Records from a dataset:
-*-
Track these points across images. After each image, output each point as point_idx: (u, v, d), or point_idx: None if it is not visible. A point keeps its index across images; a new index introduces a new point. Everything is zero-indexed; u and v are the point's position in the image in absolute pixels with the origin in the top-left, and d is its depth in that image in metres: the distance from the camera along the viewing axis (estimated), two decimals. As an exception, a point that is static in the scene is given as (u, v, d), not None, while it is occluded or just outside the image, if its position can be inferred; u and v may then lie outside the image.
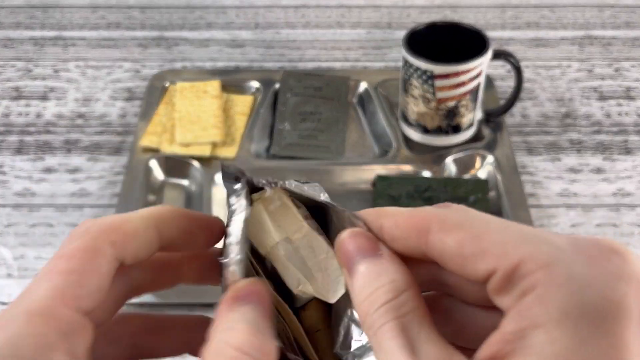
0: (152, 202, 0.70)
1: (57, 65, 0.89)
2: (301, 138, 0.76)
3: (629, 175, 0.73)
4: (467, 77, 0.69)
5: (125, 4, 1.00)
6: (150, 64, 0.89)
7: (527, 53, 0.90)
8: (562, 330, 0.18)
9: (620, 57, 0.89)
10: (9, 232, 0.68)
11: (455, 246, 0.21)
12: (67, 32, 0.95)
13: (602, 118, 0.80)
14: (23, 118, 0.81)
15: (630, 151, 0.76)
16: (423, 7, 0.99)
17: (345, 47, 0.92)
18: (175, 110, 0.77)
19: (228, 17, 0.98)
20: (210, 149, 0.73)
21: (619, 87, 0.84)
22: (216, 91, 0.80)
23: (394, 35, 0.94)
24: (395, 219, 0.23)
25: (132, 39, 0.94)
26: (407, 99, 0.73)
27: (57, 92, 0.85)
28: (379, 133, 0.77)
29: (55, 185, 0.73)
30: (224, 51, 0.92)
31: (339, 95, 0.81)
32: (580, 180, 0.72)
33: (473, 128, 0.75)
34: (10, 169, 0.75)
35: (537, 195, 0.71)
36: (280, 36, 0.94)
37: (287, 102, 0.80)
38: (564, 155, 0.75)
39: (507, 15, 0.97)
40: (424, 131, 0.74)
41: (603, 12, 0.97)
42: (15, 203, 0.71)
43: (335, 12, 0.98)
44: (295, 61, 0.89)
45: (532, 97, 0.83)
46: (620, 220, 0.68)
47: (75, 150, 0.77)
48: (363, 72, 0.85)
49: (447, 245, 0.21)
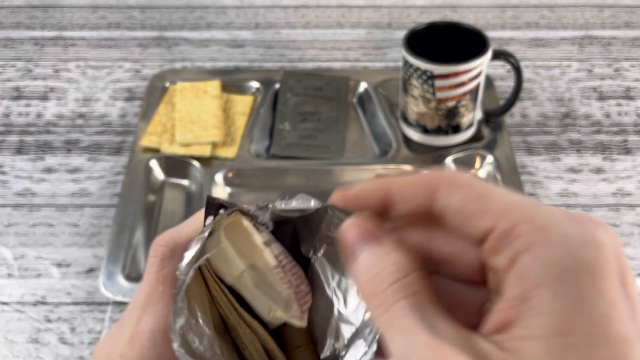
0: (152, 202, 0.70)
1: (57, 65, 0.89)
2: (301, 138, 0.76)
3: (629, 175, 0.73)
4: (467, 77, 0.69)
5: (125, 4, 1.00)
6: (150, 64, 0.89)
7: (527, 53, 0.90)
8: (565, 287, 0.19)
9: (620, 57, 0.89)
10: (9, 232, 0.68)
11: (460, 203, 0.22)
12: (67, 32, 0.95)
13: (601, 118, 0.80)
14: (23, 118, 0.81)
15: (630, 151, 0.76)
16: (423, 7, 0.99)
17: (345, 47, 0.92)
18: (175, 110, 0.77)
19: (228, 17, 0.98)
20: (210, 149, 0.73)
21: (618, 87, 0.85)
22: (216, 91, 0.80)
23: (394, 35, 0.94)
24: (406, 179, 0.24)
-*-
→ EXERCISE
An exact transcription of the data above is needed, without the pictures.

→ RESULT OF THE TASK
Track these points across images. After each image, output each point as point_idx: (u, v, d), or point_idx: None if it is not visible. A point keeps its index across images; a new index introduces a new point. Everything is zero-indexed; u and v are the point's position in the image in absolute pixels with the origin in the top-left, and d is its depth in that image in metres: the distance from the camera along the viewing axis (estimated), two decimals. As an exception, a point that is static in the scene is given as (u, v, d), not None, while it is occluded or just outside the image, if its position can be inferred; u and v may then lie outside the image.
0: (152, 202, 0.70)
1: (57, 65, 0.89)
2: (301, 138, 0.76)
3: (629, 175, 0.73)
4: (467, 77, 0.69)
5: (125, 4, 1.00)
6: (150, 64, 0.89)
7: (527, 53, 0.90)
8: (562, 330, 0.18)
9: (620, 57, 0.89)
10: (9, 232, 0.68)
11: (455, 246, 0.21)
12: (67, 32, 0.95)
13: (602, 118, 0.80)
14: (23, 118, 0.81)
15: (630, 151, 0.76)
16: (423, 7, 0.99)
17: (345, 47, 0.92)
18: (175, 110, 0.77)
19: (228, 17, 0.98)
20: (210, 149, 0.73)
21: (619, 87, 0.84)
22: (216, 91, 0.80)
23: (394, 35, 0.94)
24: (395, 219, 0.23)
25: (132, 39, 0.94)
26: (407, 99, 0.73)
27: (57, 92, 0.85)
28: (379, 133, 0.77)
29: (55, 185, 0.73)
30: (224, 51, 0.92)
31: (339, 95, 0.81)
32: (580, 180, 0.72)
33: (473, 128, 0.75)
34: (10, 169, 0.75)
35: (537, 195, 0.71)
36: (280, 36, 0.94)
37: (287, 102, 0.80)
38: (564, 155, 0.75)
39: (507, 15, 0.97)
40: (424, 131, 0.74)
41: (603, 12, 0.97)
42: (15, 203, 0.71)
43: (335, 12, 0.98)
44: (295, 61, 0.89)
45: (532, 97, 0.83)
46: (620, 220, 0.68)
47: (75, 150, 0.77)
48: (363, 72, 0.85)
49: (447, 245, 0.21)
0: (152, 202, 0.70)
1: (57, 65, 0.89)
2: (301, 138, 0.76)
3: (629, 175, 0.73)
4: (467, 77, 0.69)
5: (125, 4, 1.00)
6: (150, 64, 0.89)
7: (527, 53, 0.90)
8: (565, 287, 0.19)
9: (620, 57, 0.89)
10: (9, 232, 0.68)
11: (460, 203, 0.22)
12: (67, 32, 0.95)
13: (601, 118, 0.80)
14: (23, 118, 0.81)
15: (630, 151, 0.76)
16: (423, 7, 0.99)
17: (345, 47, 0.92)
18: (175, 110, 0.77)
19: (228, 17, 0.98)
20: (210, 149, 0.73)
21: (618, 87, 0.85)
22: (216, 91, 0.80)
23: (394, 35, 0.94)
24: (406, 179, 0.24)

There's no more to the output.